Working it on the A Train

This morning, a fairly crowded subway pulled up to the platform where I stood waiting. I found myself, without thinking, pulling the knot in my scarf to the side. Unbuttoning my coat. Putting my hands on my hips as I thrust my belly out as far in front of me as possible. Then, I stepped onto the car and conjured up a sad, forlorn look in the direction of any seated passenger who would catch my eye.

The way I see it, between maternity clothes and chocolate croissant cravings, I’m putting thousands of dollars a year into the local economy. To say nothing of the number of grooming products it takes to look reasonably presentable these days. The least I deserve is a damn seat on the subway for nine months out of my life.

Not getting any response, I took matters into my own hands. I approached my least favorite type of subway rider – the one who believes her purse won’t be as happy in her lap as it is in a seat of its own. In my opinion, she’s even worse than the rider who spreads his legs and takes up two seats as a demonstration that his penis is too large for him to sit comfortably any other way. The former should know better. The latter is just an idiot.

“Could you move your bag so I could sit down?” I asked the woman. She averted her eyes.

“I’m PREGNANT and I’d really like to sit down,” I said a little louder, drawing the attention of nearby passengers who were more than happy to give her the evil eye–less in defense of the poor standing pregnant lady and more in defense of their own seats.

She took her bag reluctantly into her lap and slid over two inches, hemming and hawing the whole time. I wriggled in next to her, smiled sweetly, and thanked her in a tone that was just a little too big to sound entirely sincere.

I can only assure you it was a happier ending than last week’s commutation fun, when I twisted my ankle on a midtown platform and fell to the ground in pain, while men in business suits stepped over me. New York, New York, it’s a hell of a town.


63 thoughts on “Working it on the A Train”

  1. On the 6 train, when I was about 8 months pregnant I asked one of those spread-leg guys to move over–not even get up–so I could sit down. He looked directly at me and my ginormous belly and said “No.” Completely shameless.

  2. Bastards. Seriously the suits stepped over you? I thought those were urband legends. Bet you cannot wait to move.

  3. Ha, yes Lisa. Because in LA everyone’s known for being so considerate and un-self-centered. I guess I like a lot of tension in my life, huh.

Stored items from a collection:
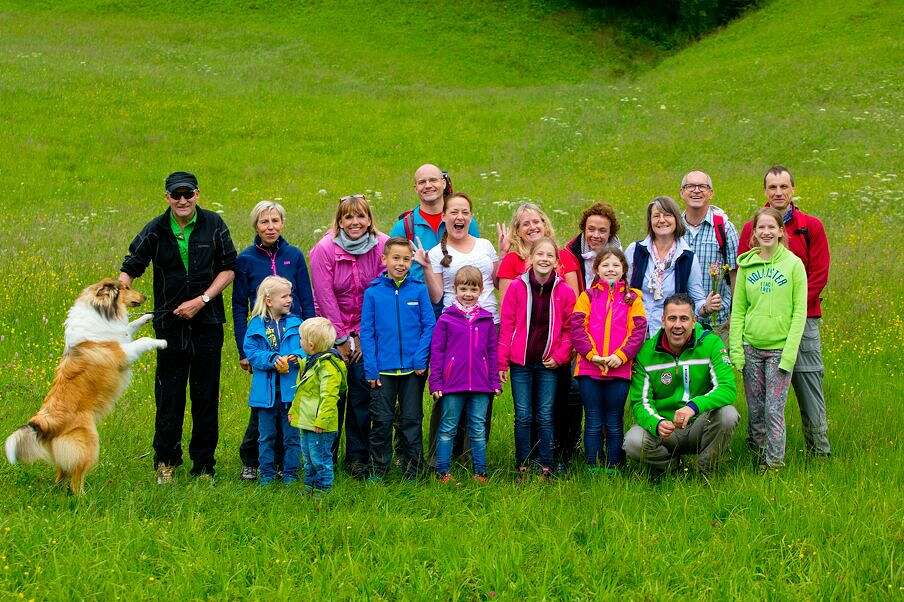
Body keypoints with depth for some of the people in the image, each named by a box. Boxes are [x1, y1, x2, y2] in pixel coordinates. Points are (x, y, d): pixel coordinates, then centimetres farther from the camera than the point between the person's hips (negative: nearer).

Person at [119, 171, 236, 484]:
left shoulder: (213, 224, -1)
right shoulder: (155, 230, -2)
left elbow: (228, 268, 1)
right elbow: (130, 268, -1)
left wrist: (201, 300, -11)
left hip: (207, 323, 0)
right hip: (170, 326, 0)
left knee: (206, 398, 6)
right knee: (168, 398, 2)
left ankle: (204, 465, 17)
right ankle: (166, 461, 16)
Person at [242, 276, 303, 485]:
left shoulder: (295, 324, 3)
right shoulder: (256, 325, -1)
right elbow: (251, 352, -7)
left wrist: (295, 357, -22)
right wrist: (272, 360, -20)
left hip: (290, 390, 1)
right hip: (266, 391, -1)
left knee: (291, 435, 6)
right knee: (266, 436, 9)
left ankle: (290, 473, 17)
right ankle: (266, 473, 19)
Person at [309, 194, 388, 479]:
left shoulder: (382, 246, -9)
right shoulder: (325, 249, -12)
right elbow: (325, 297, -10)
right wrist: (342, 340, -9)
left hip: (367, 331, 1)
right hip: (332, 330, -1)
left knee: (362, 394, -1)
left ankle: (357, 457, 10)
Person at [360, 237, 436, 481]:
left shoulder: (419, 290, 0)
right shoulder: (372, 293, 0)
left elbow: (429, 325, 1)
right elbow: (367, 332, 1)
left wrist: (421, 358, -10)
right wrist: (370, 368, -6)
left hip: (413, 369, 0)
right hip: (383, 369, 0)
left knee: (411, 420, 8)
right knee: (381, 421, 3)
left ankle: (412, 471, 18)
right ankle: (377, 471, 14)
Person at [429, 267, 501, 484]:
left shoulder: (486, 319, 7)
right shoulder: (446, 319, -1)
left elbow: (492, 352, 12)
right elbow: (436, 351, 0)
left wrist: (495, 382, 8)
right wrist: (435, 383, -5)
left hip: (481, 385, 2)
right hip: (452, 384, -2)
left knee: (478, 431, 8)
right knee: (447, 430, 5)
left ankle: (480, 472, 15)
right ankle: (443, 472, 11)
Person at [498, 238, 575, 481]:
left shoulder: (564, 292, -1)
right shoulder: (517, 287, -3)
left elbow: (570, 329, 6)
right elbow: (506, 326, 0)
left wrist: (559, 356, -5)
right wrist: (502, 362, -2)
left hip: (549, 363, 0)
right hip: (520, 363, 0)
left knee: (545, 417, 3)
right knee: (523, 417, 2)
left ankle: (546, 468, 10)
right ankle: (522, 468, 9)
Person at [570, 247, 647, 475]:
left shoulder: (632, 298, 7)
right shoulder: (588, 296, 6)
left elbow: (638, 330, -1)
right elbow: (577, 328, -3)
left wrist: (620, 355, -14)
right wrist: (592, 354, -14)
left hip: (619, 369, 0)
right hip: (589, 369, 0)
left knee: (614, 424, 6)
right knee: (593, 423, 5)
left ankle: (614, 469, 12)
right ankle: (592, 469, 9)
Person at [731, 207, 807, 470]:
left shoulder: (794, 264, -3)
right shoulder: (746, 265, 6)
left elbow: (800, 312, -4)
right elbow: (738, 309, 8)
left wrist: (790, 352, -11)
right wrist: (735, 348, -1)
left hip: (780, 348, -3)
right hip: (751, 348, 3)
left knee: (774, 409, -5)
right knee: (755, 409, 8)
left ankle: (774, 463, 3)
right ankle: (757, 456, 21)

WHAT TO WORK ON:
A: In the subway post, repeat the passage from "She took her" up to and including "wait to move.".
B: In the subway post, what did the woman do with her bag after the writer announced being pregnant?
C: Carry the subway post forward from the point where it stops.

RESPONSES BY TASK:
A:
She took her bag reluctantly into her lap and slid over two inches, hemming and hawing the whole time. I wriggled in next to her, smiled sweetly, and thanked her in a tone that was just a little too big to sound entirely sincere.

I can only assure you it was a happier ending than last week’s commutation fun, when I twisted my ankle on a midtown platform and fell to the ground in pain, while men in business suits stepped over me. New York, New York, it’s a hell of a town.


63 thoughts on “Working it on the A Train”

  1. On the 6 train, when I was about 8 months pregnant I asked one of those spread-leg guys to move over–not even get up–so I could sit down. He looked directly at me and my ginormous belly and said “No.” Completely shameless.

  2. Bastards. Seriously the suits stepped over you? I thought those were urband legends. Bet you cannot wait to move.

B: She reluctantly took the bag into her lap and slid over two inches.

C:
  4. wow, what a bitch troll…yep–work it, girl. i miss the social powers that the bump bequeathed me (in goodhearted midwest, at least). several inches of swinging PP stomach flesh has hardly the same appeal.

  5. Wow, what a bitchy woman. Thank goodness you were able to shame her into giving up her purse’s seat. Once in Boston, I had sprained my ankle, and it was clearly wrapped and my severe limp was hard to ignore, yet no one would give up their seat on the train. Conversely, we went to Disneyworld when I was only 8 weeks pregnant with Cordy, and if anyone on a bus heard I was pregnant, they gave up their seats right away (one older man even forced me to take his seat when I told him I didn’t mind standing). It really is the happiest place on earth.

  6. Wow, I thought people were only that bad in MOVIES about NY! People are pretty good here. In fact, an 75+year old woman offered me her seat in the waiting area of a restaurant the other day! (I’m in my 9th month)

  7. My older brother and I used to have to take public transportation to school everyday. One day, he got on the packed bus and found the only empty seat there was. I got on the same bus a few stops down and spotted my brother, who was sitting there, all spread legged, and not moving over.I asked him nicely to shove over and he told me NO, he needed the room.So, as loudly as I could, and infront of the girl he was trying hard to impress, I asked him why he needed all the room. After all, I’d seen his penis and it wasn’t anything to brag about.He moved over, shut up and never sat like that again.He also gave me a charlie horse in the arm once we were off the bus.Good for you for shaming that cranky bitch.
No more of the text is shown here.